The Tennessee Education Association, the state’s largest professional organization, mobilized its members and supporters for the rally.
“They came with the goal of being heard by legislators who have passed, or who plan to pass, the bills that seem to attack educators in Tennessee,” said a report by the TEA regarding the rally.
Collective bargaining, which Tennessee teachers are fighting for in the rally, is the right of an employer and a group of employees, such as a union, to discuss and decide upon terms of employment, according to Cornell University Law School.
In a recent interview, Tennessee Lt. Gov. Ron Ramsey explained the differences he saw between Wisconsin’s situation and that in Tennessee. Ramsey pointed out that Tennessee was more fiscally responsible and that the only public employees with the right to bargain collectively in Tennessee are public educators — a fact Ramsey opposes.
“When you take that government job and you are living on taxpayer money, you should not have the right to collectively bargain,” Ramsey said.
More than $7 million in damages has been reported at the Wisconsin state capitol due to the tens of thousands of union members and supporters protesting the legislation that would cut public teachers’ collective bargaining rights and, hopefully, lower the state’s deficit.
All 14 of Wisconsin’s Democratic senators fled to Illinois to avoid being forced to vote on the legislation — effectively preventing the predominately Republican House from reaching a decision on the matter.
State highway patrol officers were dispatched to the homes of the missing senators in hopes of returning them to the capitol and allowing a vote to occur. None were found.
However, the Republican governor and state senators were able to pass the bill with only one Democrat present, March 9. The legislators were able to vote after cutting any language from the bill dealing with spending issues. The standoff between the Republican legislators, the still missing Democratic legislators, and the union protestors and supporters lasted over three weeks.
“State governments perhaps have run out of places to turn in trying to balance their budgets,” said Tom Rosebrough, professor of education and executive dean of the College of Education and Human Studies. “I feel sure the governors think that eliminating bargaining rights will be effective toward their state budgets.”
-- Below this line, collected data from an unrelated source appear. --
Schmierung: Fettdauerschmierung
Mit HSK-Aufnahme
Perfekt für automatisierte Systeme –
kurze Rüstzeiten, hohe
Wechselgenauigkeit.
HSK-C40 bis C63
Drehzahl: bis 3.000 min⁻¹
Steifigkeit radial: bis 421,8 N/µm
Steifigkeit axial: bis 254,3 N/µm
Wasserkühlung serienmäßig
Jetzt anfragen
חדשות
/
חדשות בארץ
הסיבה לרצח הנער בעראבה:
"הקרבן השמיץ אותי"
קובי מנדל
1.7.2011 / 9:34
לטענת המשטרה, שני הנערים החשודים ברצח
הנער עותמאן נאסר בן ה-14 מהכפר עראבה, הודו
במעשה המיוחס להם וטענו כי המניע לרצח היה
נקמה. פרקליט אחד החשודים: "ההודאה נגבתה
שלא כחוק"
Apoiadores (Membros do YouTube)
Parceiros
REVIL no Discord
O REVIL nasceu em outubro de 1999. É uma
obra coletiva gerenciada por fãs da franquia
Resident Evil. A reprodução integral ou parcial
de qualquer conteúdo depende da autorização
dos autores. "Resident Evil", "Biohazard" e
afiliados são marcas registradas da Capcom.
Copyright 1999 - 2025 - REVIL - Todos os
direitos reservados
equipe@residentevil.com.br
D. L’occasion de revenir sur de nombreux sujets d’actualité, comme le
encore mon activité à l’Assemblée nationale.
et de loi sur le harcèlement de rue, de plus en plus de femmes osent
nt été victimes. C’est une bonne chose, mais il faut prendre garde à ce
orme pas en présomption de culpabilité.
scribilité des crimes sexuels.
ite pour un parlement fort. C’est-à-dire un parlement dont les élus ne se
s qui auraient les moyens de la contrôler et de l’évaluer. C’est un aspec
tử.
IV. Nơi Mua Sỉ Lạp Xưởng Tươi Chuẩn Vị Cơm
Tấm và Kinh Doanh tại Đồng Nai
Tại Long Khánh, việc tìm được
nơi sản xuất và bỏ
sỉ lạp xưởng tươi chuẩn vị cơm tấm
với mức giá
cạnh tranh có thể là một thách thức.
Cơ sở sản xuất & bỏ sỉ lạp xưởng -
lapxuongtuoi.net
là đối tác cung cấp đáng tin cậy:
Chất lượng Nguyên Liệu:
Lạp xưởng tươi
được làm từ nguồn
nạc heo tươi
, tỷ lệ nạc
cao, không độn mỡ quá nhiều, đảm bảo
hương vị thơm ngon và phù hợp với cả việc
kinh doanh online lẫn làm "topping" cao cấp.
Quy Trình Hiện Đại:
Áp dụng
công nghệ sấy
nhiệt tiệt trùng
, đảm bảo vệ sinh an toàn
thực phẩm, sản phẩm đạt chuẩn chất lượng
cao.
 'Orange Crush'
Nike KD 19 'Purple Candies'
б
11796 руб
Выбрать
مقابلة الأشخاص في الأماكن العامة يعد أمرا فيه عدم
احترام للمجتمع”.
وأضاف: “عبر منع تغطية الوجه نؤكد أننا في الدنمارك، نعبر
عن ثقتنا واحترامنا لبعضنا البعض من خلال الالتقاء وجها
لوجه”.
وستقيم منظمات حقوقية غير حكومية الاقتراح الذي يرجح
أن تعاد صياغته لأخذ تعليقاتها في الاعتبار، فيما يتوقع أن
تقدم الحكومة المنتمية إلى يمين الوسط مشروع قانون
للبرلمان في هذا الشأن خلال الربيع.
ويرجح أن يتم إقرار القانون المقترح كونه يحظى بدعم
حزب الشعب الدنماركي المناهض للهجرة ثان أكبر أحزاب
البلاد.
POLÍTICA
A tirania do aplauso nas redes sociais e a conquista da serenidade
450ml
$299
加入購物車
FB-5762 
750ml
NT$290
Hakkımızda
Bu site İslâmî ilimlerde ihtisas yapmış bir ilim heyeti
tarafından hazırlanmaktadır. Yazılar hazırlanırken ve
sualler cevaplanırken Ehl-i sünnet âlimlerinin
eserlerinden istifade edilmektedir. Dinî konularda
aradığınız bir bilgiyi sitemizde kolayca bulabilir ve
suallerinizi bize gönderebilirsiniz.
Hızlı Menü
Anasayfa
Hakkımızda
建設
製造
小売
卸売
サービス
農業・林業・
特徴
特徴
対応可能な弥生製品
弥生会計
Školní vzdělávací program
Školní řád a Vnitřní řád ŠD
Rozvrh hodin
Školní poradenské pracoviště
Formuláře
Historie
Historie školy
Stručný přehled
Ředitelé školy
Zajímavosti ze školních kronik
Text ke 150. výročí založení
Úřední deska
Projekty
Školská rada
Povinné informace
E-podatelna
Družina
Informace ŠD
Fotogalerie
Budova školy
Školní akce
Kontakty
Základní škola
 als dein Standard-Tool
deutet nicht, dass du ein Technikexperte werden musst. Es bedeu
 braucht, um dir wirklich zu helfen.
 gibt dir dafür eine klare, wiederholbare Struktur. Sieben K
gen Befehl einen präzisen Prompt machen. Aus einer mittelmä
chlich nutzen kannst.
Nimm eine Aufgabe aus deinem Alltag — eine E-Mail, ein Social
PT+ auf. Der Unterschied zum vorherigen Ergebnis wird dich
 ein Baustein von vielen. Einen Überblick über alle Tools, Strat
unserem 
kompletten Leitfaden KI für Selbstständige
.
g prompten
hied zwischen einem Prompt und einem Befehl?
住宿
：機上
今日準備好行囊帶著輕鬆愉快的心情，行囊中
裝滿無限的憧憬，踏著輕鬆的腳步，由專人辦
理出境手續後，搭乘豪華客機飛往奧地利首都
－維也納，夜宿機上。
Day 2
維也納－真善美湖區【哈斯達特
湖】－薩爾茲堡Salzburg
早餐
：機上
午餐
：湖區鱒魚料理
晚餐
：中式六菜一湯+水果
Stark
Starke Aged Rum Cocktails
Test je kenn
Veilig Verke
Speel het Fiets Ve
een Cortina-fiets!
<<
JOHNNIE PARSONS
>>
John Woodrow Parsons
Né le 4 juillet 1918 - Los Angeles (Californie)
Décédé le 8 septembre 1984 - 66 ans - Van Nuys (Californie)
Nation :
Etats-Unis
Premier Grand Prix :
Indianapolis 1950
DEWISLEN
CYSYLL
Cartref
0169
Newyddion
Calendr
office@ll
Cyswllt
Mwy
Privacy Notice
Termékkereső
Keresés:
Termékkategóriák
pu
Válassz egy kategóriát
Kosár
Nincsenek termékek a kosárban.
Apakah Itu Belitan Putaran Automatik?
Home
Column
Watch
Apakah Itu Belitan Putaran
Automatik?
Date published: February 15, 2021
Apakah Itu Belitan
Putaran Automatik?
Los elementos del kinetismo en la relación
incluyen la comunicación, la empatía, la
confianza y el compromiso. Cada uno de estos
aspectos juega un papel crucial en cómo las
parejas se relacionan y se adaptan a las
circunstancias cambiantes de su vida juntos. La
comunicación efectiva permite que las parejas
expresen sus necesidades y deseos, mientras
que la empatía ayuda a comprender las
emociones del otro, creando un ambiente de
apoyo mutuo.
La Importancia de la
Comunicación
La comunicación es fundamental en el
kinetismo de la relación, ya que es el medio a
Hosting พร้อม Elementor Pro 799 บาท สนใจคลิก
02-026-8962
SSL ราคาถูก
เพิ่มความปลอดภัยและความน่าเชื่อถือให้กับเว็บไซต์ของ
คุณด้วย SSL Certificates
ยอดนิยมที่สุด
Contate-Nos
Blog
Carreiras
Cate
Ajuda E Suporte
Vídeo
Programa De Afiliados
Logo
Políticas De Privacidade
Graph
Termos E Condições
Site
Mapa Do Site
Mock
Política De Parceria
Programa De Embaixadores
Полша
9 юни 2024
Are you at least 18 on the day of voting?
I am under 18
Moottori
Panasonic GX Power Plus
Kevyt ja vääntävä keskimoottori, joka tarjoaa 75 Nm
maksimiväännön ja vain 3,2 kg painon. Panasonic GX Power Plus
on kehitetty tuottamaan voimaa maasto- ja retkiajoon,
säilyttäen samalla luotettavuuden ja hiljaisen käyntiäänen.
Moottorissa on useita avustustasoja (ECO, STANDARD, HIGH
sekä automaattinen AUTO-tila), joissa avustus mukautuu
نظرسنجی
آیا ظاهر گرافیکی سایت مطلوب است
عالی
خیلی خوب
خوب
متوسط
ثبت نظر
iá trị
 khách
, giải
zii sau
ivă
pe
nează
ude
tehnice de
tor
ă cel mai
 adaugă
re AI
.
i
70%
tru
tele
The risk of using this method to cut costs, Rosebrough said, will be replacing teachers who have become discouraged by government programs, such as No Child Left Behind, and the increasing amount of “baby boomer” teachers who are retiring.
“Teachers live in a particularly fragile culture,” Rosebrough said. “Many teachers see their union as a safety net against unreasonable employment decisions, especially in states like Tennessee where their evaluations are increasingly tied to student test scores.
“They feel blamed for dealing with problems they did not necessarily create. Their benefits, especially pension benefits, are often seen by many teachers as compensating for low pay.”
The issue is complicated, Rosebrough said. Teacher unions have the power of protecting weak educators — frustrating parents and school officials. On the other hand, many quality teachers feel they need the support of a union.
“When I obtain my teaching license, I would consider joining an organization such as the TEA,” said Leandra Morgan, Student Tennessee Education Association president and senior elementary education major. “Having been a part of STEA for a few years, I see the benefits of being a part of a professional organization. It helps me to stay updated on current issues in the world of education and gives me a voice on those issues.”
Many people across the nation have dubbed the legislation to eliminate public teachers’ bargaining rights in states such as Wisconsin and Tennessee as a ploy by Republicans. Vice versa, the protests against the legislation have been seen as an effort of predominately Democratic unions.
“I know that if I do join TEA, or a similar organization, this does not mean that I will immediately adopt all of its principles and its standing on political issues,” Morgan said. “But I will think critically about what is going on and form my own opinions regarding legislation so that I am not blindly advocating policies I do not support and of which I am uninformed.
“Overall, joining organizations such as TEA is a great way to grow professionally and to be the best teacher I can be.”